A second suggestion from the article is to rebuild relationships around more explicit shared governance. The hope is that this would help re-establish trust between the administration and faculty. Simply put, this is a terrible time to do that. The people most needed in any shared governance discussion are those most likely to be disengaging and they won't have time to come to the table as needed to suggest a way forward. Those most battling day-to-day for a semblance of work-life balance, particularly those attempting to schedule family obligations in the quicksand-like environment of childcare, should be at the head of any discussion. It feels weird to say, given how seemingly taboo it is, but even academics should have some work-life balance. The goal in many industries in the wake of the panedemic has been to re-evaluate positions, figuring out what tasks are necessary and what are not for the betterment of their employees, and its time academia did the same. To do so, we need everyone at the table with enough time for them to be truly active participants in any shared governance strategy.
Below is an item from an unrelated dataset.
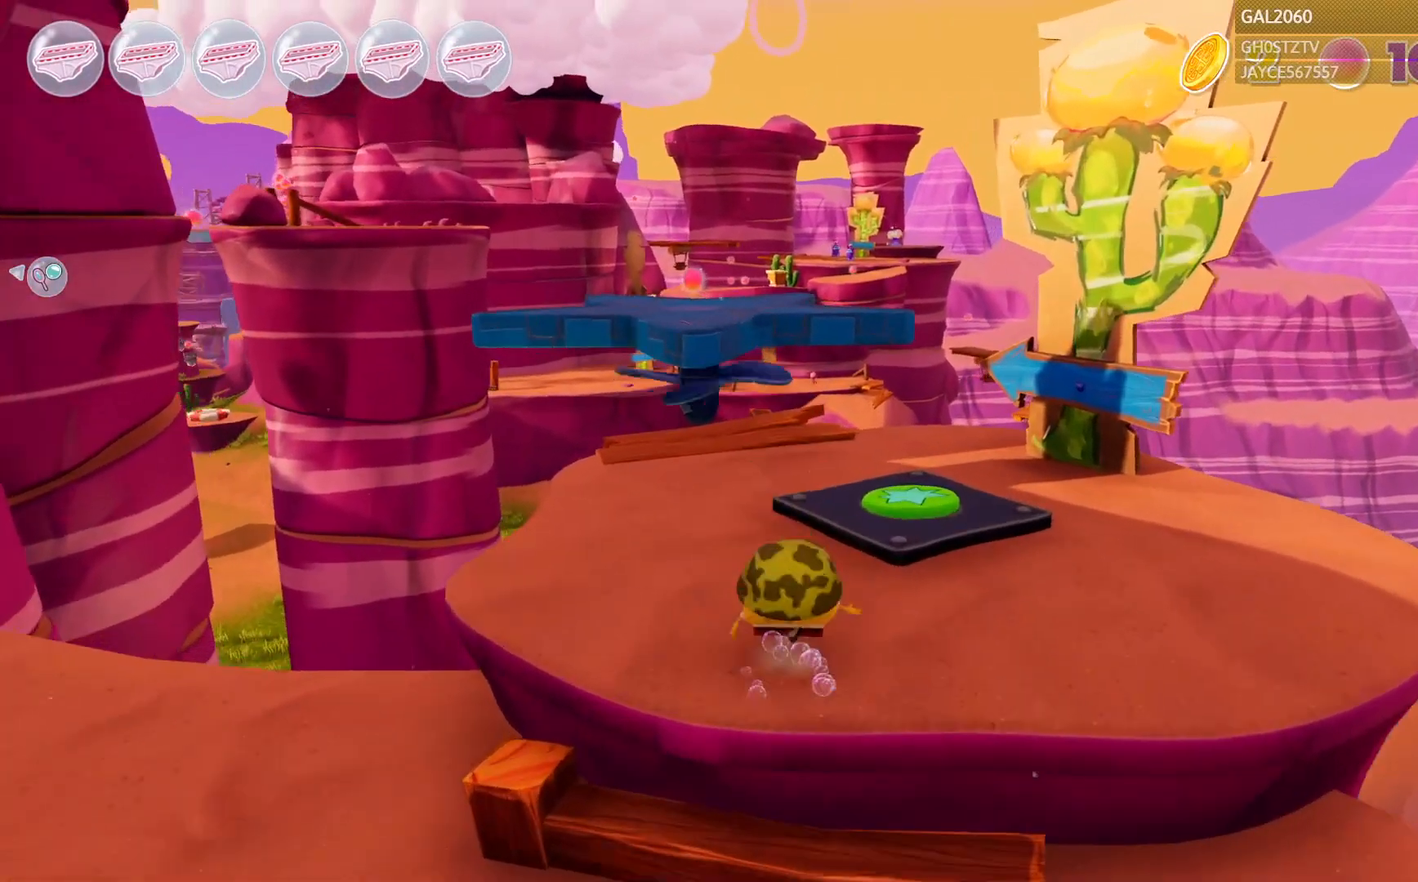
{"buttons": [], "right_stick": "center", "events": []}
Finally, many discussions ignore that education is a two-way street. If students are to have a chance in a collegiate system, there needs to be a louder discussion of how best to help them that doesn't implicitly rely on faculty of introductory courses. Students too have some onus here as well. It seems they are willing to admit that the educational experience they have had the last two years is lacking--a great first step. It seems, however, that the discussion stops there and either the system will change to fit them or faculty will get them there. Neither is appropriate. Helping to shrink the gap between where many students currently are and where they typically are upon entering college is essential to remedying some the added work and burnout of faculty members. Whether that's through changed admissions processes or more training and support for students, it cannot be a change motivated entirely by faculty "trying really hard."

Discussions surrounding disengagement and burnout are important. What we shouldn't lose sight of is that each of these discussions comes at a time when faculty are asked to do more (with less, though that feels cliché) and added work has been piled on. This is the biggest indictment of the academic system to be levied because it shouldn't get more difficult for faculty when something goes wrong. McClure and Fryar's suggestion of more intentional shared governance may be a great first step toward a re-imagined system, but the timing has to be right for everyone to be at the table when discussions are had. Part of those discussions should also include a hard look at resources provided to incoming students and how best to help them make adjustments to college life without relying solely on faculty for their academic success.